Dispatches From Down Under: Dealers Hungry For Insights
It’s easy to teach when your students want to learn.
That’s a primary take-away from my meetings with dealers in Sydney and Brisbane—the first two stops on my three-city tour here in Australia.
In many ways, the car business in Australia is much like it was in the United States nearly a decade ago. The Internet is heralding unprecedented levels of market efficiency and transparency, both of which combine to put the squeeze on dealer margins. Several dealers mentioned that their average front-end gross profit in used vehicles now runs about $2,000/car, compared to $2,500 to $2,700 a few years ago.

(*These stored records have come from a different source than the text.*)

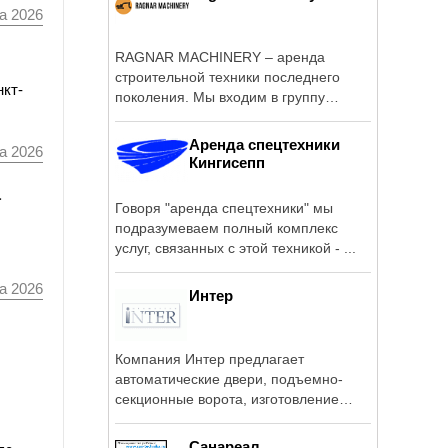
а 2026
RAGNAR MACHINERY – аренда
строительной техники последнего
нкт-
поколения. Мы входим в группу
строительных компаний frizmsk.
Аренда спецтехники
а 2026
Кингисепп
а
Говоря "аренда спецтехники" мы
подразумеваем полный комплекс
услуг, связанных с этой техникой - ...
а 2026
Интер
Компания Интер предлагает
автоматические двери, подъемно-
секционные ворота, изготовление
откатных и ...
Санареал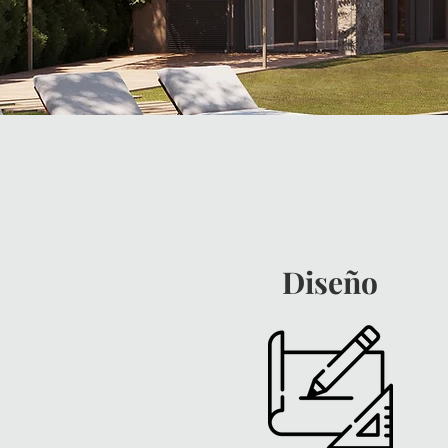
Diseño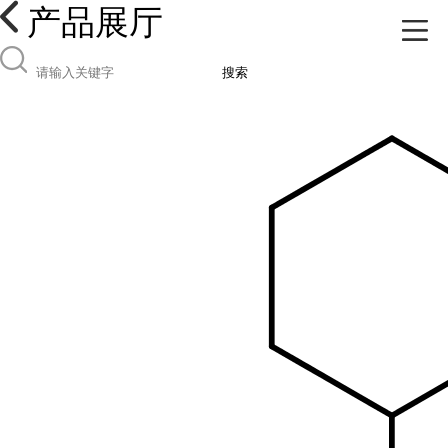
产品展厅
搜索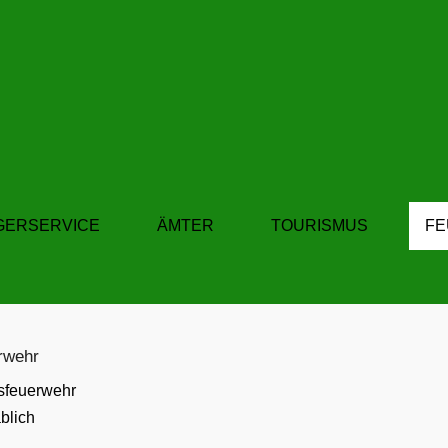
GERSERVICE
ÄMTER
TOURISMUS
F
rwehr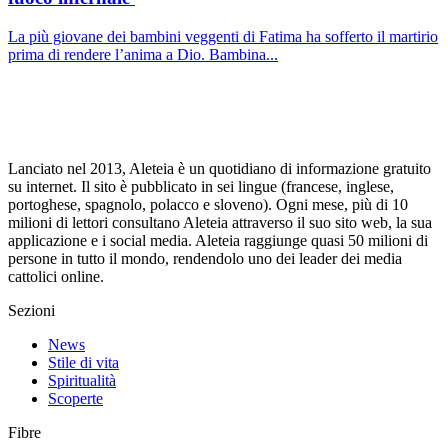
La più giovane dei bambini veggenti di Fatima ha sofferto il martirio
prima di rendere l’anima a Dio. Bambina...
Lanciato nel 2013, Aleteia è un quotidiano di informazione gratuito
su internet. Il sito è pubblicato in sei lingue (francese, inglese,
portoghese, spagnolo, polacco e sloveno). Ogni mese, più di 10
milioni di lettori consultano Aleteia attraverso il suo sito web, la sua
applicazione e i social media. Aleteia raggiunge quasi 50 milioni di
persone in tutto il mondo, rendendolo uno dei leader dei media
cattolici online.
Sezioni
News
Stile di vita
Spiritualità
Scoperte
Fibre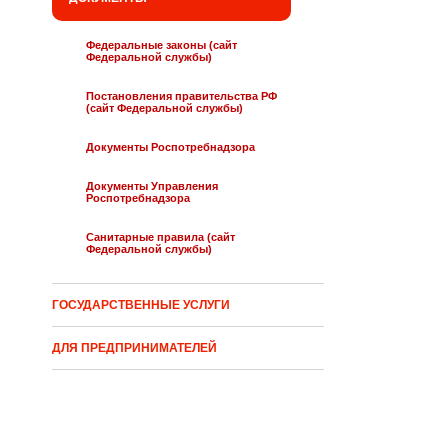
Федеральные законы (сайт
Федеральной службы)
Постановления правительства РФ
(сайт Федеральной службы)
Документы Роспотребнадзора
Документы Управления
Роспотребнадзора
Санитарные правила (сайт
Федеральной службы)
ГОСУДАРСТВЕННЫЕ УСЛУГИ
ДЛЯ ПРЕДПРИНИМАТЕЛЕЙ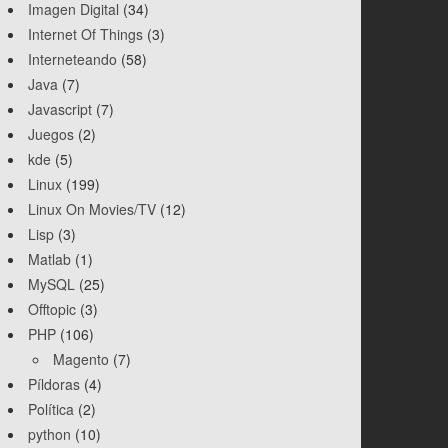
Imagen Digital
(34)
Internet Of Things
(3)
Interneteando
(58)
Java
(7)
Javascript
(7)
Juegos
(2)
kde
(5)
Linux
(199)
Linux On Movies/TV
(12)
Lisp
(3)
Matlab
(1)
MySQL
(25)
Offtopic
(3)
PHP
(106)
Magento
(7)
Píldoras
(4)
Política
(2)
python
(10)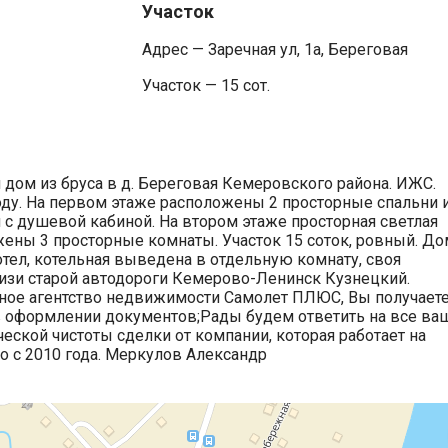
Участок
Адрес — Заречная ул, 1а, Береговая
Участок — 15 сот.
 дом из бруса в д. Береговая Кемеровского района. ИЖС.
ду. На первом этаже расположены 2 просторные спальни 
 с душевой кабиной. На втором этаже просторная светлая
жены 3 просторные комнаты. Участок 15 соток, ровный. До
отел, котельная выведена в отдельную комнату, своя
изи старой автодороги Кемерово-Ленинск Кузнецкий.
ое агентство недвижимости Самолет ПЛЮС, Вы получаете
оформлении документов;Рады будем ответить на все ва
ческой чистоты сделки от компании, которая работает на
 с 2010 года. Меркулов Александр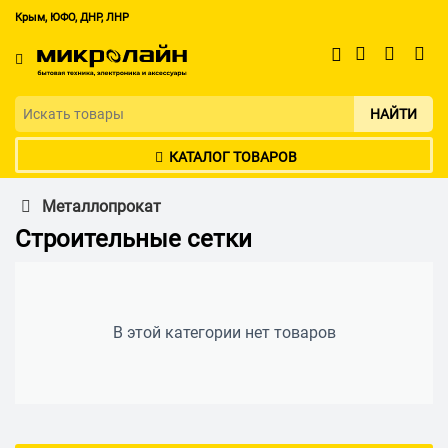
Крым, ЮФО, ДНР, ЛНР
НАЙТИ
КАТАЛОГ ТОВАРОВ
Металлопрокат
Строительные сетки
В этой категории нет товаров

I remember the early days of sharing the Velocity Method of Management with dealers in the United States. Some dealers were all ears. They listened intently as I shared how today’s more efficient and margin-compressed market requires dealers to do things differently in used vehicles—to make their money by selling more vehicles faster, which enables them to drive more “total gross” in all departments.

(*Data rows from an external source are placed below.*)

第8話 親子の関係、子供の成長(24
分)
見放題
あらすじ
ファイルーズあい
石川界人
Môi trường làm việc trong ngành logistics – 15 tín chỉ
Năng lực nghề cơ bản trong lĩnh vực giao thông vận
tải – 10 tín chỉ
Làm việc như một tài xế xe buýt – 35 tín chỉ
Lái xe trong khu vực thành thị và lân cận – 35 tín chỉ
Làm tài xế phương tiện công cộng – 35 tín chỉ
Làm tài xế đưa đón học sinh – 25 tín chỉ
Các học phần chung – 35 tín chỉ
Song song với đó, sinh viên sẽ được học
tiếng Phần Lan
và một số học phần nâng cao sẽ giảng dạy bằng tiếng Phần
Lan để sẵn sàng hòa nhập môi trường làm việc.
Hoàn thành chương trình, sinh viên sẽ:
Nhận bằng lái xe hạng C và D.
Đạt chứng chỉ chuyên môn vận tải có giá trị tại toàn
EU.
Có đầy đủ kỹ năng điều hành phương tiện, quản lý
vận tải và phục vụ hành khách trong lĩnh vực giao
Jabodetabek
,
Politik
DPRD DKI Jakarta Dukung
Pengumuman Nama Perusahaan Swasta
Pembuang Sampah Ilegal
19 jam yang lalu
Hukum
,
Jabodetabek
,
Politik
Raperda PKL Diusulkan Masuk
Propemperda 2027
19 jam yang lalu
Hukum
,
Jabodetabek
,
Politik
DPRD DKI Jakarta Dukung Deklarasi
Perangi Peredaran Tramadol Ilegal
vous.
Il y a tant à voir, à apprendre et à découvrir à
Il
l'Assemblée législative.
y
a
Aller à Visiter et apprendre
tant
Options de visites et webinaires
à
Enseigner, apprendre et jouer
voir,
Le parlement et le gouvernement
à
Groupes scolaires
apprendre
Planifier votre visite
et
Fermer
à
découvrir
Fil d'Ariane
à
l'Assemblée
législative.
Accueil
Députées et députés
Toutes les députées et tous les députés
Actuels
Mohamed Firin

Many dealers, however, initially dismissed what I was saying. They believed they knew better, or they simply didn’t want to consider doing business any differently than they’d done for years.
That’s the opposite of the vibe I’m getting here. The dealers I’ve met in Australia seem to sense they are confronting significant, game-changing market forces. They are hungry for ideas and insights that might help them be more successful.
Based on the conversations I’ve had so far, I suspect several dealers will go back to their stores and look to implement a “retail-back” approach to appraising and acquiring vehicles, and pay greater attention to metrics like Market Days Supply as they make key used vehicle lifecycle and pricing decisions.
Of course, when you’re engaging with bright and forward-thinking dealers, it’s also impossible not to pick up a few nuggets.
I was impressed by a dealer whose sales associates are essentially independent contractors, and whose pay plans are geared to help them secure a higher percentage of trade-ins (in a market where most vehicle owners sell to private parties rather than dealers). I also wondered if we might see dealer groups in the United States giving away mechanical and collision insurance coverage to used vehicle customers, which a public dealer group does here.
All in all, it’s been an eye-opening and gratifying trip. I can’t help but think that part of the energy and spirit I sense among Australian dealers owes to the beauty and vibrancy of place. Everyone seems to be fully aware that they are blessed to be living here.
I owe a heartfelt thanks to John Bailey, President of Cox Automotive, International, Gary Martin, CEO of Cox Automotive Australia, and their teams for bringing me here and being such superb hosts. It’s clear we’ve assembled a just-right group of people, products and perspectives to help our dealer clients become more successful. I share their view that the future for Cox Automotive Australia offers a lot of bright, positive potential.
My time so far hasn’t all been work. During a bit of downtime over the weekend, we took a ferry to Manly, a northern suburb of Sydney that sits right on the ocean. The number of people carrying surfboards on/off the ferry seemed odd—until we walked to Manly Beach, where the boards (and smiling faces) were as ubiquitous as people.
The next stop on my itinerary is Melbourne, which has earned the distinction as the world’s most livable city for several years running. I can’t wait to get there.